EXERCISE REQUIREMENTS
(a) Reproduce the post on dining alone in Paris from "There are certain" to "they’re in pairs.", word for word.
(b) Render the lines of the records from the line with "por los esteros" to the line with "ؤثر في القلوب", both included, as a JSON list with one string per line, skipping blank lines.

EXCERPT

-------

Shani Silver TWA.JPG

Hi, I’m Shani

I’m the host of A Single Serving Podcast and the author of A Single Revolution. I’m changing the narrative around being single, because so far it’s had pretty bad PR. I’m not an advocate for singlehood. I’m an advocate for women feeling good while single—there’s a difference.

What they say about my work

shanisilver@gmail.com

How To Go To A Restaurant By Yourself–In Paris

How To Go To A Restaurant By Yourself–In Paris

I travel alone. I love to travel alone. Unshared cheese plates and museums covered at my own pace, this is living. One aspect of traveling alone that some would see as a consequence, I see as opportunity: dining alone. Cue the insensitive financial planning commercial making a joke of single women! Tune the violins! Draw the curtains! Garçon, I’ll have the special.

There are certain ground rules I’ve laid out before, such as absolutely always opting for bar seating and bringing a book or crutch of some kind, that will aid you in feeling less like this is a sad experience and more like it’s a fucking treat. If you’re skeptical, think for me on the last time you noticed someone dining alone in a restaurant. A) you can’t remember it, B) you didn’t care, C) you were a little bit jealous. Other people’s opinions of solo diners don’t mater, because they often don’t exist. Eat alone, no one is looking at you funny. Or, because this is Paris, you’re American, and the French look at all Americans funny, even if they’re in pairs.

I learned a great deal from my first experience dining alone in a country where I did not speak the language. . I also learned that all that romantic bullshit about Paris from the movies is about as real as holidays Hallmark makes up. You don’t need to be in love to love Paris. If you’re in Paris alone and find yourself feeling sad, I feel sad for you. It’s stunning. It’s delicious. And wine is really cheap.

-------

INFORMATION SHOWN
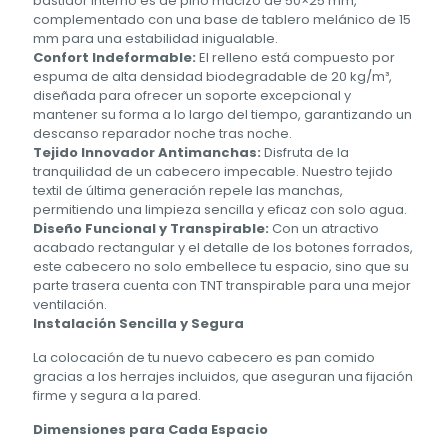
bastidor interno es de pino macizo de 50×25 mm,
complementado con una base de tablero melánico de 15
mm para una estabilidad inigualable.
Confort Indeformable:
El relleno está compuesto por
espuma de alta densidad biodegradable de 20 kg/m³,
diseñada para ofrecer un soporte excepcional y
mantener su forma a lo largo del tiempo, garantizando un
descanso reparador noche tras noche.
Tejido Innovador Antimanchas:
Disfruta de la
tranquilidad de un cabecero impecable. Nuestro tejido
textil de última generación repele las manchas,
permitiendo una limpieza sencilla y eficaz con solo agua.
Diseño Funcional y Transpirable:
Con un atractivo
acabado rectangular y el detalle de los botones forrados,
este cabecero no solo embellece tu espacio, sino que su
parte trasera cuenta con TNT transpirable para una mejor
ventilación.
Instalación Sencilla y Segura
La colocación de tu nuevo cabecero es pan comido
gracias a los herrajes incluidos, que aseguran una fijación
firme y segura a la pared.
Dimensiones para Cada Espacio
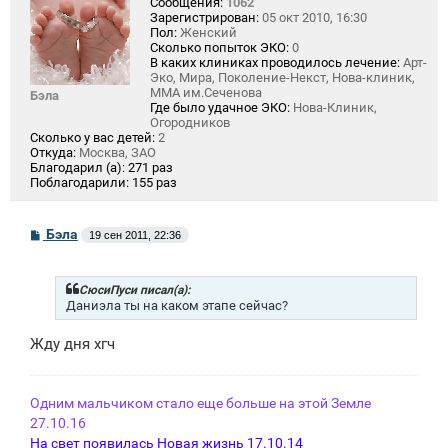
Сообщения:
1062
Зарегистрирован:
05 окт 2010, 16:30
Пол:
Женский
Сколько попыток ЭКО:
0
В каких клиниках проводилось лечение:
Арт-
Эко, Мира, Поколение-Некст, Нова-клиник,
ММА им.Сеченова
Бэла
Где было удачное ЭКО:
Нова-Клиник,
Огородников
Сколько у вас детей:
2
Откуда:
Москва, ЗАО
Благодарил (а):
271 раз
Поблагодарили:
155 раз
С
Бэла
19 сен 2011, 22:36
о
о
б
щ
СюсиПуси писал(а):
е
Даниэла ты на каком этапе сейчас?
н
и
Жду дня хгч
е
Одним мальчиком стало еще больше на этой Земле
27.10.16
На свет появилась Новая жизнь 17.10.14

-------

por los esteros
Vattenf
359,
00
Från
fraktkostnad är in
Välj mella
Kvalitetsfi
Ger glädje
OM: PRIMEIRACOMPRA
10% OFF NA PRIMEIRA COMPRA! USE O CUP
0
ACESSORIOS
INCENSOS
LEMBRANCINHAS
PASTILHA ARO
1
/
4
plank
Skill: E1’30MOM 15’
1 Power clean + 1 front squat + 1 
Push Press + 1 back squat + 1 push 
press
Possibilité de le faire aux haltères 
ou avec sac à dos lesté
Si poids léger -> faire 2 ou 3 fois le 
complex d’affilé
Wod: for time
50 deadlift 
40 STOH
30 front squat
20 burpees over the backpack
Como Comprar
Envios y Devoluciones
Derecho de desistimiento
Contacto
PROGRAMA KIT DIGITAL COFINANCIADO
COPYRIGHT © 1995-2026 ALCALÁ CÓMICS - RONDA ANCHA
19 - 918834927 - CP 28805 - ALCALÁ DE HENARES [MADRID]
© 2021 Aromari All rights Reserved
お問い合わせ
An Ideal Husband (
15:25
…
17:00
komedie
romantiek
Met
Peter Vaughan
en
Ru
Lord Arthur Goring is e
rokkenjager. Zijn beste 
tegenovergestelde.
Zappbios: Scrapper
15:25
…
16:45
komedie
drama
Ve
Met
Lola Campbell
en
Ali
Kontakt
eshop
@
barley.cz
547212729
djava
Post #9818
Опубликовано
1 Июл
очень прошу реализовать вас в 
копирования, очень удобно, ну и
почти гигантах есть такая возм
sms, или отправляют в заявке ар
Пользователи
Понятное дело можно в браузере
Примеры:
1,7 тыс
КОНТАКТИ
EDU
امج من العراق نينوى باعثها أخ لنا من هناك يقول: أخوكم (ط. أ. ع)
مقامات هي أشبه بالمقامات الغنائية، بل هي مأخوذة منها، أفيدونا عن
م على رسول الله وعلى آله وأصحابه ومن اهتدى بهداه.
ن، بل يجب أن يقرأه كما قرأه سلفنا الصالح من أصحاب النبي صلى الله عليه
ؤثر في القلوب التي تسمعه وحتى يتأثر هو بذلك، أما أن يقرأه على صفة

-------

COMPLETED EXERCISE
(a)
There are certain ground rules I’ve laid out before, such as absolutely always opting for bar seating and bringing a book or crutch of some kind, that will aid you in feeling less like this is a sad experience and more like it’s a fucking treat. If you’re skeptical, think for me on the last time you noticed someone dining alone in a restaurant. A) you can’t remember it, B) you didn’t care, C) you were a little bit jealous. Other people’s opinions of solo diners don’t mater, because they often don’t exist. Eat alone, no one is looking at you funny. Or, because this is Paris, you’re American, and the French look at all Americans funny, even if they’re in pairs.

(b)
[
  "por los esteros",
  "Vattenf",
  "359,",
  "00",
  "Från",
  "fraktkostnad är in",
  "Välj mella",
  "Kvalitetsfi",
  "Ger glädje",
  "OM: PRIMEIRACOMPRA",
  "10% OFF NA PRIMEIRA COMPRA! USE O CUP",
  "0",
  "ACESSORIOS",
  "INCENSOS",
  "LEMBRANCINHAS",
  "PASTILHA ARO",
  "1",
  "/",
  "4",
  "plank",
  "Skill: E1’30MOM 15’",
  "1 Power clean + 1 front squat + 1 ",
  "Push Press + 1 back squat + 1 push ",
  "press",
  "Possibilité de le faire aux haltères ",
  "ou avec sac à dos lesté",
  "Si poids léger -> faire 2 ou 3 fois le ",
  "complex d’affilé",
  "Wod: for time",
  "50 deadlift ",
  "40 STOH",
  "30 front squat",
  "20 burpees over the backpack",
  "Como Comprar",
  "Envios y Devoluciones",
  "Derecho de desistimiento",
  "Contacto",
  "PROGRAMA KIT DIGITAL COFINANCIADO",
  "COPYRIGHT © 1995-2026 ALCALÁ CÓMICS - RONDA ANCHA",
  "19 - 918834927 - CP 28805 - ALCALÁ DE HENARES [MADRID]",
  "© 2021 Aromari All rights Reserved",
  "お問い合わせ",
  "An Ideal Husband (",
  "15:25",
  "…",
  "17:00",
  "komedie",
  "romantiek",
  "Met",
  "Peter Vaughan",
  "en",
  "Ru",
  "Lord Arthur Goring is e",
  "rokkenjager. Zijn beste ",
  "tegenovergestelde.",
  "Zappbios: Scrapper",
  "15:25",
  "…",
  "16:45",
  "komedie",
  "drama",
  "Ve",
  "Met",
  "Lola Campbell",
  "en",
  "Ali",
  "Kontakt",
  "eshop",
  "@",
  "barley.cz",
  "547212729",
  "djava",
  "Post #9818",
  "Опубликовано",
  "1 Июл",
  "очень прошу реализовать вас в ",
  "копирования, очень удобно, ну и",
  "почти гигантах есть такая возм",
  "sms, или отправляют в заявке ар",
  "Пользователи",
  "Понятное дело можно в браузере",
  "Примеры:",
  "1,7 тыс",
  "КОНТАКТИ",
  "EDU",
  "امج من العراق نينوى باعثها أخ لنا من هناك يقول: أخوكم (ط. أ. ع)",
  "مقامات هي أشبه بالمقامات الغنائية، بل هي مأخوذة منها، أفيدونا عن",
  "م على رسول الله وعلى آله وأصحابه ومن اهتدى بهداه.",
  "ن، بل يجب أن يقرأه كما قرأه سلفنا الصالح من أصحاب النبي صلى الله عليه",
  "ؤثر في القلوب التي تسمعه وحتى يتأثر هو بذلك، أما أن يقرأه على صفة"
]